JOB:
Copy out the data below, changing every "approximately" to "roughly" and leaving everything else as it is.

DATA EXTRACT:
::::::::

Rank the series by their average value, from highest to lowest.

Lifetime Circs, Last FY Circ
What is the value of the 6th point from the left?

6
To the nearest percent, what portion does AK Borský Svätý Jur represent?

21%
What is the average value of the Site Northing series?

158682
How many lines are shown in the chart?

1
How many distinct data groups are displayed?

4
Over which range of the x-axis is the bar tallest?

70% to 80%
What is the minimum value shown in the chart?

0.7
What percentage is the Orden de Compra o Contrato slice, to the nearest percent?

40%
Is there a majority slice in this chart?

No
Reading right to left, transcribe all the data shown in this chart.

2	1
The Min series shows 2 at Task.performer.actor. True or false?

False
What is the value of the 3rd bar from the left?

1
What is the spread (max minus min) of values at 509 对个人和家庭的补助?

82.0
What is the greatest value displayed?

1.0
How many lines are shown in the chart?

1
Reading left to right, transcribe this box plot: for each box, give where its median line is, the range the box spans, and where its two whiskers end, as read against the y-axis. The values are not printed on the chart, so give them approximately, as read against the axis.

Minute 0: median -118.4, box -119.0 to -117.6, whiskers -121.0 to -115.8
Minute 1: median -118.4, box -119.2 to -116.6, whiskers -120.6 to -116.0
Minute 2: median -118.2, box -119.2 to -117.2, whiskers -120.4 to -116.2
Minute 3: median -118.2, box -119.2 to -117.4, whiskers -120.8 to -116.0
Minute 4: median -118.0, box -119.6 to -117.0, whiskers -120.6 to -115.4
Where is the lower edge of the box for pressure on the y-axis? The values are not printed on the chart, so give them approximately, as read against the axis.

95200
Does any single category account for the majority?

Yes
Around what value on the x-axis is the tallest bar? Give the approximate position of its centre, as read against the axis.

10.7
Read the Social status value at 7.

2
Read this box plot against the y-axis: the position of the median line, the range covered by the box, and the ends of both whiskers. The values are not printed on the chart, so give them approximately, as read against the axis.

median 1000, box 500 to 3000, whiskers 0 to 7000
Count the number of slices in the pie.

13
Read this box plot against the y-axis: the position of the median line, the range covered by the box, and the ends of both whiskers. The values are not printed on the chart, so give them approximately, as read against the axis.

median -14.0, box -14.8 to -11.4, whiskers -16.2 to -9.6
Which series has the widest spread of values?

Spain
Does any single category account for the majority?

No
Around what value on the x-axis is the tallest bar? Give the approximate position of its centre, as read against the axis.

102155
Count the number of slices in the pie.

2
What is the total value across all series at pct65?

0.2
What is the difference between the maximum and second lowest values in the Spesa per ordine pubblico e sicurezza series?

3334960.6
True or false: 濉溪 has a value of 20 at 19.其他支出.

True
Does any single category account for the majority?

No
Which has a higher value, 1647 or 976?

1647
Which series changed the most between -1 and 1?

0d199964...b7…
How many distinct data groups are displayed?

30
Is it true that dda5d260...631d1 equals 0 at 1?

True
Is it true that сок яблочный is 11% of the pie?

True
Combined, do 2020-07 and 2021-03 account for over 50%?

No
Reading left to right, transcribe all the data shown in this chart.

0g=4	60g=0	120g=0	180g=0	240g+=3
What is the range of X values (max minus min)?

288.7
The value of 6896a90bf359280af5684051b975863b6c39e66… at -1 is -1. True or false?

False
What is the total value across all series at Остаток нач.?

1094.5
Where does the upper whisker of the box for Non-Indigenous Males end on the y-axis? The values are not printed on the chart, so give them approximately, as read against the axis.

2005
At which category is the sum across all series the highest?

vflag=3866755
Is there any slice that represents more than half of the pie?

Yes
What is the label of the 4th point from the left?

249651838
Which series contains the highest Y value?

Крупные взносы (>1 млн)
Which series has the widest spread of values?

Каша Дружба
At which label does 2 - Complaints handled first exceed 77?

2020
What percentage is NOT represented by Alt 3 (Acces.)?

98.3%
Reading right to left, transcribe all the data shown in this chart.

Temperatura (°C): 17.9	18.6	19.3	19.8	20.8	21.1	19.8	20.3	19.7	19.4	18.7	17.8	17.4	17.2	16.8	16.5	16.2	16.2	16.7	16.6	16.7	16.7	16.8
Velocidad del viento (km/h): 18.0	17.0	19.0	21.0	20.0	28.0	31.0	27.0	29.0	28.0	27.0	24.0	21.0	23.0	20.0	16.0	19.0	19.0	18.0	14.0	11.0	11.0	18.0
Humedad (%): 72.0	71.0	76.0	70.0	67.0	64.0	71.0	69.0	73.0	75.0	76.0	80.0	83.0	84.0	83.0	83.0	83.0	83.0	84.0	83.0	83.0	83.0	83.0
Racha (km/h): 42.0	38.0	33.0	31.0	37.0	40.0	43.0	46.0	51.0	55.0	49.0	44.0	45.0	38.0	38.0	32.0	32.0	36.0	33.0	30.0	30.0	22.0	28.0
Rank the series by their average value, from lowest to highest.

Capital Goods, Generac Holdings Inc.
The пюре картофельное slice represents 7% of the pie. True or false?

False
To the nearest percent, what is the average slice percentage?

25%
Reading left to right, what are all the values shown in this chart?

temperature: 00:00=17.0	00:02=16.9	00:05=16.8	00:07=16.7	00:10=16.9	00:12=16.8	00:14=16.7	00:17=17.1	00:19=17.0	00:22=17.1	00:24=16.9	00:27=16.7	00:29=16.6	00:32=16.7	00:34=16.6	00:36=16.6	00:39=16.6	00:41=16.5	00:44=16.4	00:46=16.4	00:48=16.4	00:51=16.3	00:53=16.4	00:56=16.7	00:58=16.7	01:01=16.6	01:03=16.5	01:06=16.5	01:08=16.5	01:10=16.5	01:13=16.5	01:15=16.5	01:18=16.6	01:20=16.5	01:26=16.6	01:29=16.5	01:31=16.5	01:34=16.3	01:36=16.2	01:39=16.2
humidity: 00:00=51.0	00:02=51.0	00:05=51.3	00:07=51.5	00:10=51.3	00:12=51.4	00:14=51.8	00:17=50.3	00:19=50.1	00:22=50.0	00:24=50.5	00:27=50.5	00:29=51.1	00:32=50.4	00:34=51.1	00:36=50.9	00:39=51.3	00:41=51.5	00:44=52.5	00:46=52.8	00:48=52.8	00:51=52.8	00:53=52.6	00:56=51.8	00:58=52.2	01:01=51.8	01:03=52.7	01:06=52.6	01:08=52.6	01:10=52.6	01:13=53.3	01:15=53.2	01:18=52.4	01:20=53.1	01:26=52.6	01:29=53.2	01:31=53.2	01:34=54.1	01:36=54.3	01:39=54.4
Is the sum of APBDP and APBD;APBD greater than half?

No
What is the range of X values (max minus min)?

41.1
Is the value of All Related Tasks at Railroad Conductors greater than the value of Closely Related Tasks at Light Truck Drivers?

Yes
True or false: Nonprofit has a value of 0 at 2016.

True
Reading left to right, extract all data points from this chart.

::::::::

ANSWER FOR THE TASK:
Rank the series by their average value, from highest to lowest.

Lifetime Circs, Last FY Circ
What is the value of the 6th point from the left?

6
To the nearest percent, what portion does AK Borský Svätý Jur represent?

21%
What is the average value of the Site Northing series?

158682
How many lines are shown in the chart?

1
How many distinct data groups are displayed?

4
Over which range of the x-axis is the bar tallest?

70% to 80%
What is the minimum value shown in the chart?

0.7
What percentage is the Orden de Compra o Contrato slice, to the nearest percent?

40%
Is there a majority slice in this chart?

No
Reading right to left, transcribe all the data shown in this chart.

2	1
The Min series shows 2 at Task.performer.actor. True or false?

False
What is the value of the 3rd bar from the left?

1
What is the spread (max minus min) of values at 509 对个人和家庭的补助?

82.0
What is the greatest value displayed?

1.0
How many lines are shown in the chart?

1
Reading left to right, transcribe this box plot: for each box, give where its median line is, the range the box spans, and where its two whiskers end, as read against the y-axis. The values are not printed on the chart, so give them roughly, as read against the axis.

Minute 0: median -118.4, box -119.0 to -117.6, whiskers -121.0 to -115.8
Minute 1: median -118.4, box -119.2 to -116.6, whiskers -120.6 to -116.0
Minute 2: median -118.2, box -119.2 to -117.2, whiskers -120.4 to -116.2
Minute 3: median -118.2, box -119.2 to -117.4, whiskers -120.8 to -116.0
Minute 4: median -118.0, box -119.6 to -117.0, whiskers -120.6 to -115.4
Where is the lower edge of the box for pressure on the y-axis? The values are not printed on the chart, so give them roughly, as read against the axis.

95200
Does any single category account for the majority?

Yes
Around what value on the x-axis is the tallest bar? Give the approximate position of its centre, as read against the axis.

10.7
Read the Social status value at 7.

2
Read this box plot against the y-axis: the position of the median line, the range covered by the box, and the ends of both whiskers. The values are not printed on the chart, so give them roughly, as read against the axis.

median 1000, box 500 to 3000, whiskers 0 to 7000
Count the number of slices in the pie.

13
Read this box plot against the y-axis: the position of the median line, the range covered by the box, and the ends of both whiskers. The values are not printed on the chart, so give them roughly, as read against the axis.

median -14.0, box -14.8 to -11.4, whiskers -16.2 to -9.6
Which series has the widest spread of values?

Spain
Does any single category account for the majority?

No
Around what value on the x-axis is the tallest bar? Give the approximate position of its centre, as read against the axis.

102155
Count the number of slices in the pie.

2
What is the total value across all series at pct65?

0.2
What is the difference between the maximum and second lowest values in the Spesa per ordine pubblico e sicurezza series?

3334960.6
True or false: 濉溪 has a value of 20 at 19.其他支出.

True
Does any single category account for the majority?

No
Which has a higher value, 1647 or 976?

1647
Which series changed the most between -1 and 1?

0d199964...b7…
How many distinct data groups are displayed?

30
Is it true that dda5d260...631d1 equals 0 at 1?

True
Is it true that сок яблочный is 11% of the pie?

True
Combined, do 2020-07 and 2021-03 account for over 50%?

No
Reading left to right, transcribe all the data shown in this chart.

0g=4	60g=0	120g=0	180g=0	240g+=3
What is the range of X values (max minus min)?

288.7
The value of 6896a90bf359280af5684051b975863b6c39e66… at -1 is -1. True or false?

False
What is the total value across all series at Остаток нач.?

1094.5
Where does the upper whisker of the box for Non-Indigenous Males end on the y-axis? The values are not printed on the chart, so give them roughly, as read against the axis.

2005
At which category is the sum across all series the highest?

vflag=3866755
Is there any slice that represents more than half of the pie?

Yes
What is the label of the 4th point from the left?

249651838
Which series contains the highest Y value?

Крупные взносы (>1 млн)
Which series has the widest spread of values?

Каша Дружба
At which label does 2 - Complaints handled first exceed 77?

2020
What percentage is NOT represented by Alt 3 (Acces.)?

98.3%
Reading right to left, transcribe all the data shown in this chart.

Temperatura (°C): 17.9	18.6	19.3	19.8	20.8	21.1	19.8	20.3	19.7	19.4	18.7	17.8	17.4	17.2	16.8	16.5	16.2	16.2	16.7	16.6	16.7	16.7	16.8
Velocidad del viento (km/h): 18.0	17.0	19.0	21.0	20.0	28.0	31.0	27.0	29.0	28.0	27.0	24.0	21.0	23.0	20.0	16.0	19.0	19.0	18.0	14.0	11.0	11.0	18.0
Humedad (%): 72.0	71.0	76.0	70.0	67.0	64.0	71.0	69.0	73.0	75.0	76.0	80.0	83.0	84.0	83.0	83.0	83.0	83.0	84.0	83.0	83.0	83.0	83.0
Racha (km/h): 42.0	38.0	33.0	31.0	37.0	40.0	43.0	46.0	51.0	55.0	49.0	44.0	45.0	38.0	38.0	32.0	32.0	36.0	33.0	30.0	30.0	22.0	28.0
Rank the series by their average value, from lowest to highest.

Capital Goods, Generac Holdings Inc.
The пюре картофельное slice represents 7% of the pie. True or false?

False
To the nearest percent, what is the average slice percentage?

25%
Reading left to right, what are all the values shown in this chart?

temperature: 00:00=17.0	00:02=16.9	00:05=16.8	00:07=16.7	00:10=16.9	00:12=16.8	00:14=16.7	00:17=17.1	00:19=17.0	00:22=17.1	00:24=16.9	00:27=16.7	00:29=16.6	00:32=16.7	00:34=16.6	00:36=16.6	00:39=16.6	00:41=16.5	00:44=16.4	00:46=16.4	00:48=16.4	00:51=16.3	00:53=16.4	00:56=16.7	00:58=16.7	01:01=16.6	01:03=16.5	01:06=16.5	01:08=16.5	01:10=16.5	01:13=16.5	01:15=16.5	01:18=16.6	01:20=16.5	01:26=16.6	01:29=16.5	01:31=16.5	01:34=16.3	01:36=16.2	01:39=16.2
humidity: 00:00=51.0	00:02=51.0	00:05=51.3	00:07=51.5	00:10=51.3	00:12=51.4	00:14=51.8	00:17=50.3	00:19=50.1	00:22=50.0	00:24=50.5	00:27=50.5	00:29=51.1	00:32=50.4	00:34=51.1	00:36=50.9	00:39=51.3	00:41=51.5	00:44=52.5	00:46=52.8	00:48=52.8	00:51=52.8	00:53=52.6	00:56=51.8	00:58=52.2	01:01=51.8	01:03=52.7	01:06=52.6	01:08=52.6	01:10=52.6	01:13=53.3	01:15=53.2	01:18=52.4	01:20=53.1	01:26=52.6	01:29=53.2	01:31=53.2	01:34=54.1	01:36=54.3	01:39=54.4
Is the sum of APBDP and APBD;APBD greater than half?

No
What is the range of X values (max minus min)?

41.1
Is the value of All Related Tasks at Railroad Conductors greater than the value of Closely Related Tasks at Light Truck Drivers?

Yes
True or false: Nonprofit has a value of 0 at 2016.

True
Reading left to right, extract all data points from this chart.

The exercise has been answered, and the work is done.